Vieth: Der beste Weg zu unterstützen, ist, einfach Geld zu spenden. Sachspenden verursachen einen enormen logistischen Aufwand und binden sehr viele Kapazitäten. Das ist der beste Weg, den Menschen zu helfen. Aber es ist auch wichtig, auch auf die Katastrophe aufmerksam zu machen, denn die gerät schnell in Vergessenheit. Gerade bei solchen Katastrophen wie Wirbelstürmen ist es sehr oft so, dass bei dem akuten Ereignis hingeschaut wird und es später ein stückweit in den Hintergrund gerät. Einfach über die Katastrophe zu sprechen, hilft den Menschen auch.

domradio.de: Das Land hat immer wieder mit den Folgen von Naturkatastrophen zu kämpfen. Kaum hat Haiti sich berappelt, kommt der nächste Hammer. Wieso trifft es Haiti immer wieder so hart?

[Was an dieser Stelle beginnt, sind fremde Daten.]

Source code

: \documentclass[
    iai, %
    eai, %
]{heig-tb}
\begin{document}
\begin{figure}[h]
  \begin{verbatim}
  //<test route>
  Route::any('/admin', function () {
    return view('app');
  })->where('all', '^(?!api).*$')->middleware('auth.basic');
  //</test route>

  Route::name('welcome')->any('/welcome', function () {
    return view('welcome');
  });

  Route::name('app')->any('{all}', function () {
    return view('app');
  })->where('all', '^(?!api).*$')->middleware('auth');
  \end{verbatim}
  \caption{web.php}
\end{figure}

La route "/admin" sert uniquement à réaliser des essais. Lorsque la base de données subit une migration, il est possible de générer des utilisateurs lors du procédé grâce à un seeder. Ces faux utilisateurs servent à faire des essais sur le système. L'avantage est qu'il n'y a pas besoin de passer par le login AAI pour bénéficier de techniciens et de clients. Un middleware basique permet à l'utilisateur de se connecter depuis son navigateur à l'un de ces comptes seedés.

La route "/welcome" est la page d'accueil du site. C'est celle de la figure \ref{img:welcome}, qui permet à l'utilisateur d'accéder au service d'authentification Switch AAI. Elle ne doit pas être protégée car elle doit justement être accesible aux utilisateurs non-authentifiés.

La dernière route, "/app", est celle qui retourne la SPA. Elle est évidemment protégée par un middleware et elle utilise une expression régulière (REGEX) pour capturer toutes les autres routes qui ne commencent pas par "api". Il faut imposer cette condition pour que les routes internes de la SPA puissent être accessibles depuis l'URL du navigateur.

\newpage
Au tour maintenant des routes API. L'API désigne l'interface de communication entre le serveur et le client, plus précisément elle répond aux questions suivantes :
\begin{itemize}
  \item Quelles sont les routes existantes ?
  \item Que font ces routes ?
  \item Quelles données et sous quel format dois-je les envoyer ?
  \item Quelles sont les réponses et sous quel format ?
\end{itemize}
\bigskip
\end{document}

Vieth: Haiti liegt in einer Schneise, in der Wirbelstürme häufiger auftreten. Auch die Kontinentalplatten, die dort stehen, sorgen dafür, dass Haiti auch von Erdbeben nicht verschont bleibt. Das ist eine ungünstige geographische Lage. Hinzu kommt, dass Haiti eines der ärmsten Länder der westlichen Hemisphäre ist, und dadurch auch noch mal mehr gebeutelt ist.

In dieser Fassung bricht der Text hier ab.